Anal Chem. 2011 Feb 1;83(3):790-6. doi: 10.1021/ac102272r. Epub 2010 Dec 22.
We estimated the reproducibility of tandem mass spectra for the widely used collision-induced dissociation (CID) of peptide ions. Using the Pearson correlation coefficient as a measure of spectral similarity, we found that the within-experiment reproducibility of fragment ion intensities is very high (about 0.85). However, across different experiments and instrument types/setups, the correlation decreases by more than 15% (to about 0.70). We further investigated the accuracy of current predictors of peptide fragmentation spectra and found that they are more accurate than the ad-hoc models generally used by search engines (e.g., SEQUEST) and, surprisingly, approaching the empirical upper limit set by the average across-experiment spectral reproducibility (especially for charge +1 and charge +2 precursor ions). These results provide evidence that, in terms of accuracy of modeling, predicted peptide fragmentation spectra provide a viable alternative to spectral libraries for peptide identification, with a higher coverage of peptides and lower storage requirements. Furthermore, using five data sets of proteome digests by two different proteases, we find that PeptideART (a data-driven machine learning approach) is generally more accurate than MassAnalyzer (an approach based on a kinetic model for peptide fragmentation) in predicting fragmentation spectra but that both models are significantly more accurate than the ad-hoc models.
我们评估了广泛使用的肽离子碰撞诱导解离(CID)串联质谱的重现性。
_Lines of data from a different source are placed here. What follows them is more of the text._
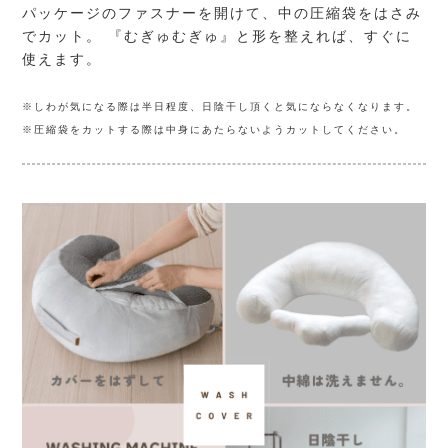
パッケージのファスナーを開けて、中の圧縮袋をはさみ
でカット。 『むぎゅむぎゅ』と形を整えれば、すぐに
使えます。
※しわが気になる際は半日程度、日陰干し頂くと気にならなくなります。
※圧縮袋をカットする際は中身にあたらないようカットしてください。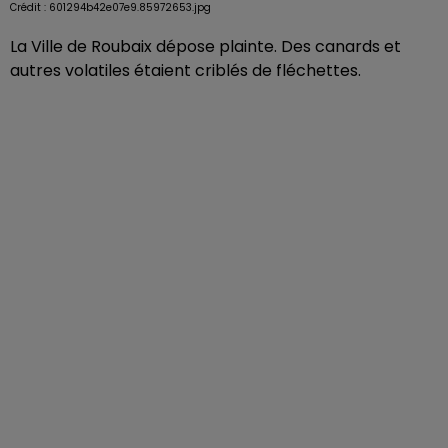
Crédit :
601294b42e07e9.85972653.jpg
La Ville de Roubaix dépose plainte. Des canards et
autres volatiles étaient criblés de fléchettes.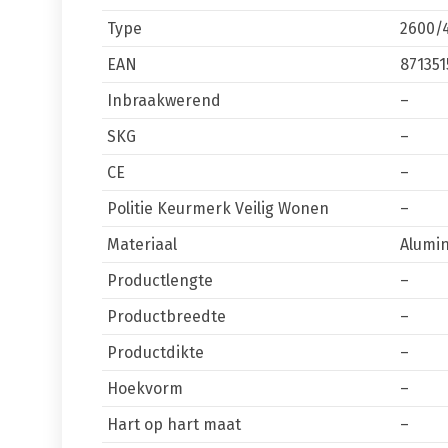
Type
2600/
EAN
871351
Inbraakwerend
–
SKG
–
CE
–
Politie Keurmerk Veilig Wonen
–
Materiaal
Alumi
Productlengte
–
Productbreedte
–
Productdikte
–
Hoekvorm
–
Hart op hart maat
–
使用 Pearson 相关系数作为衡量光谱相似性的指标,我们发现片段离子强度的实验内重现性非常高(约为 0.85)。然而,在不同的实验和仪器类型/设置中,相关性下降超过 15%(降至约 0.70)。我们进一步研究了当前肽片段谱预测器的准确性,发现它们比搜索引擎(例如 SEQUEST)通常使用的特定模型更准确,并且令人惊讶的是,它们接近由跨实验光谱重现性平均值设定的经验上限(尤其是对于电荷 +1 和电荷 +2 前体离子)。这些结果表明,就建模准确性而言,预测的肽片段谱为肽鉴定提供了一种可行的谱库替代方案,具有更高的肽覆盖率和更低的存储要求。此外,使用两种不同蛋白酶的五个蛋白质组消化物数据集,我们发现 PeptideART(一种基于数据的机器学习方法)通常比 MassAnalyzer(一种基于肽片段动力学模型的方法)在预测片段谱方面更准确,但这两种模型都明显比特定模型更准确。